INFORMATION:
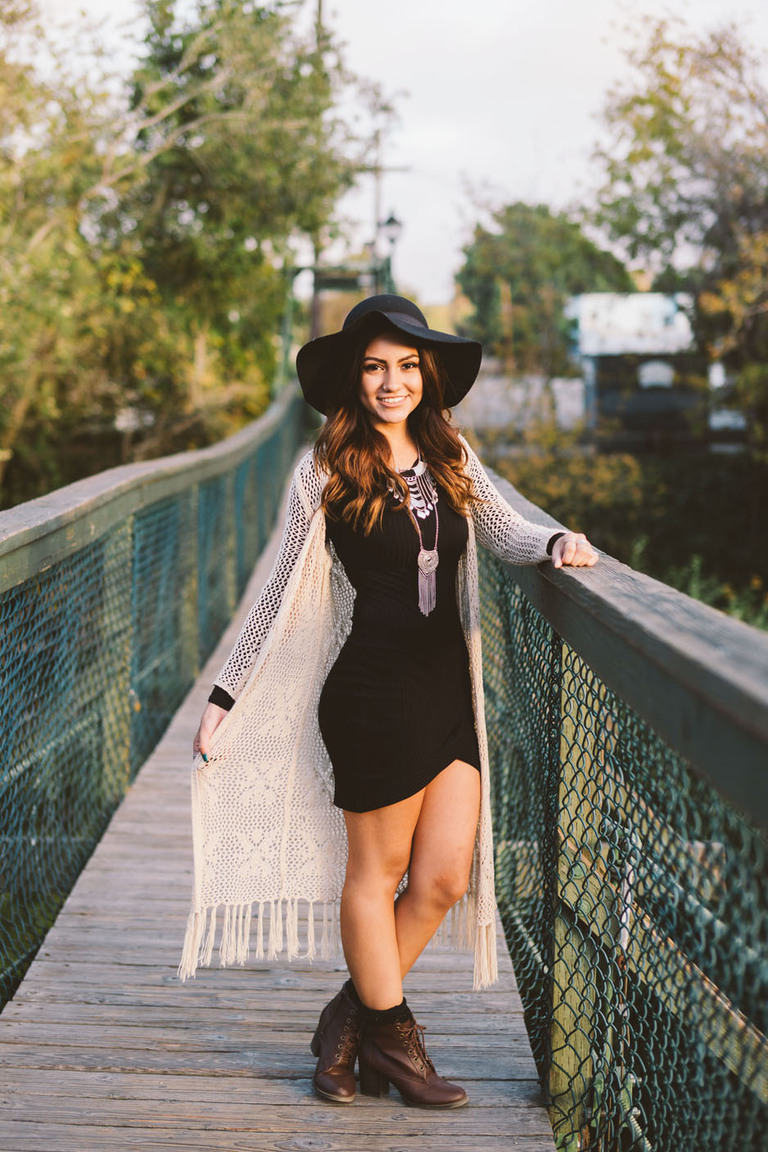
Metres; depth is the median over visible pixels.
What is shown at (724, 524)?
shrub
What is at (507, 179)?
sky
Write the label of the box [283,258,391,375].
metal frame
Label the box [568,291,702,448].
building
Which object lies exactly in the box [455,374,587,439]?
wall
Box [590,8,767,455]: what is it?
tree
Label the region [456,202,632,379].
tree
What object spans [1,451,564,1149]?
wooden boardwalk
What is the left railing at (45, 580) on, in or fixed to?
attached to the wooden boardwalk
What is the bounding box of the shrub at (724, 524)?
[479,429,767,628]
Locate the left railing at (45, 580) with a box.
[0,381,305,1009]
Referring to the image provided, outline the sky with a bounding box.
[23,1,767,305]
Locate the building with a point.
(592, 350)
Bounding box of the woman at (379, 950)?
[184,293,598,1120]

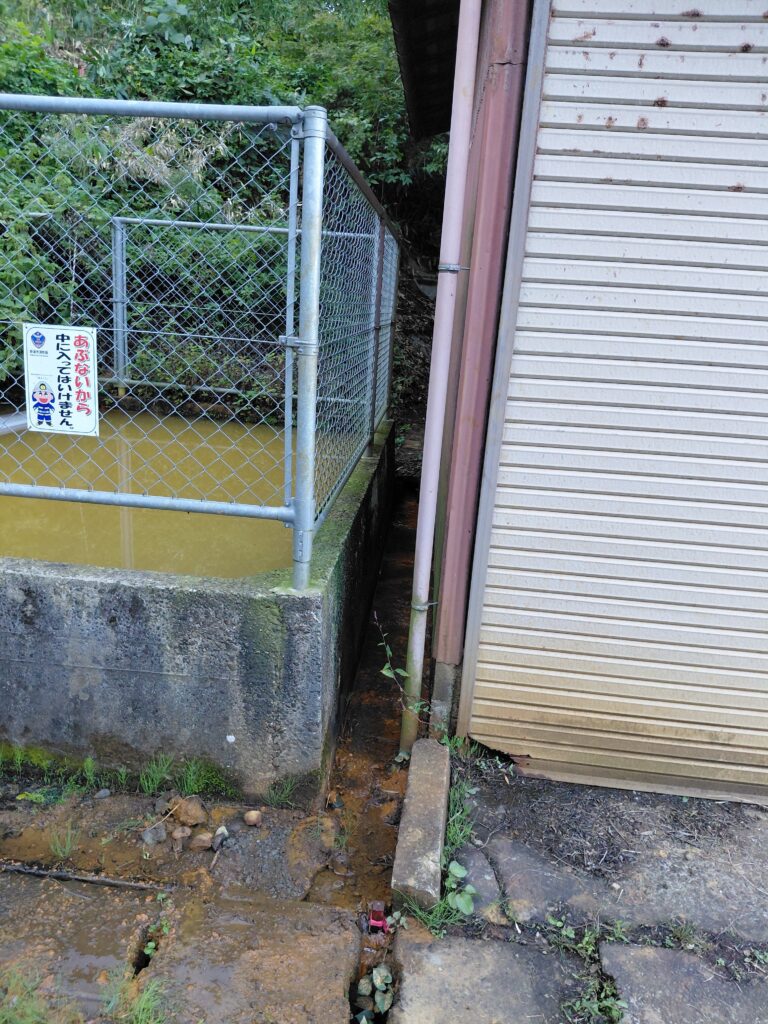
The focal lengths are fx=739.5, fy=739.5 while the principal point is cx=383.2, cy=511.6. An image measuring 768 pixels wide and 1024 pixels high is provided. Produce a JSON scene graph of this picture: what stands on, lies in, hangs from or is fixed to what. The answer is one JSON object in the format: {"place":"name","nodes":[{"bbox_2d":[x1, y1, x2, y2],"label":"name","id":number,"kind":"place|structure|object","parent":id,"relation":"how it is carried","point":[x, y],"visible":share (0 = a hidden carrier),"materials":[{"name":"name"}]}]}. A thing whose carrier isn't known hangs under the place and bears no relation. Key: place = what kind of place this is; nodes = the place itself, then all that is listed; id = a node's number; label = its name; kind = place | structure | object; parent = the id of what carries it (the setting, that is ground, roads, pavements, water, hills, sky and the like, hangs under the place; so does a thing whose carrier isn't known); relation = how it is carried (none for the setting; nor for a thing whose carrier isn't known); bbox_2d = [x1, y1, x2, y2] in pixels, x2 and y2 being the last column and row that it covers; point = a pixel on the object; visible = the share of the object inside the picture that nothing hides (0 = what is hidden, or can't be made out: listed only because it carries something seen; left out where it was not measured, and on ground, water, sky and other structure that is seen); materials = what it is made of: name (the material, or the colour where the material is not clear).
{"place":"outdoors","nodes":[
{"label":"outdoors","id":0,"kind":"place"},
{"bbox_2d":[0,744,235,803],"label":"grass","id":1,"kind":"structure","parent":0,"point":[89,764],"visible":0.8,"materials":[{"name":"green plant"}]},
{"bbox_2d":[0,413,365,577],"label":"water","id":2,"kind":"structure","parent":0,"point":[22,500],"materials":[{"name":"liquid"}]},
{"bbox_2d":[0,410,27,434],"label":"pipe","id":3,"kind":"object","parent":2,"relation":"in","point":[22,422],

PROMPT: Repeat the full set of records exactly, and output no pictures.

ANSWER FOR THE TASK:
Metres; depth is the median over visible pixels.
What is shown at (724, 524)?
shrub
What is at (507, 179)?
sky
Write the label of the box [283,258,391,375].
metal frame
Label the box [568,291,702,448].
building
Which object lies exactly in the box [455,374,587,439]?
wall
Box [590,8,767,455]: what is it?
tree
Label the region [456,202,632,379].
tree
What object spans [1,451,564,1149]?
wooden boardwalk
What is the left railing at (45, 580) on, in or fixed to?
attached to the wooden boardwalk
What is the bounding box of the shrub at (724, 524)?
[479,429,767,628]
Locate the left railing at (45, 580) with a box.
[0,381,305,1009]
Referring to the image provided, outline the sky with a bounding box.
[23,1,767,305]
Locate the building with a point.
(592, 350)
Bounding box of the woman at (379, 950)?
[184,293,598,1120]

The focal lengths are fx=739.5, fy=739.5 while the principal point is cx=383.2, cy=511.6. An image measuring 768 pixels wide and 1024 pixels high is provided. Produce a JSON scene graph of this picture: what stands on, lies in, hangs from or is fixed to what. The answer is one JSON object in the format: {"place":"name","nodes":[{"bbox_2d":[x1, y1, x2, y2],"label":"name","id":number,"kind":"place|structure|object","parent":id,"relation":"how it is carried","point":[x, y],"visible":share (0 = a hidden carrier),"materials":[{"name":"name"}]}]}. A thing whose carrier isn't known hangs under the place and bears no relation. Key: place = what kind of place this is; nodes = the place itself, then all that is listed; id = a node's number; label = its name; kind = place | structure | object; parent = the id of what carries it (the setting, that is ground, roads, pavements, water, hills, sky and the like, hangs under the place; so does a thing whose carrier isn't known); relation = how it is carried (none for the setting; nor for a thing whose carrier isn't known); bbox_2d = [x1, y1, x2, y2] in pixels, x2 and y2 being the last column and row that it covers; point = a pixel on the object; visible = the share of the object inside the picture that nothing hides (0 = what is hidden, or can't be made out: listed only because it carries something seen; left out where it was not measured, and on ground, water, sky and other structure that is seen); materials = what it is made of: name (the material, or the colour where the material is not clear).
{"place":"outdoors","nodes":[
{"label":"outdoors","id":0,"kind":"place"},
{"bbox_2d":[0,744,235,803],"label":"grass","id":1,"kind":"structure","parent":0,"point":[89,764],"visible":0.8,"materials":[{"name":"green plant"}]},
{"bbox_2d":[0,413,365,577],"label":"water","id":2,"kind":"structure","parent":0,"point":[22,500],"materials":[{"name":"liquid"}]},
{"bbox_2d":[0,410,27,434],"label":"pipe","id":3,"kind":"object","parent":2,"relation":"in","point":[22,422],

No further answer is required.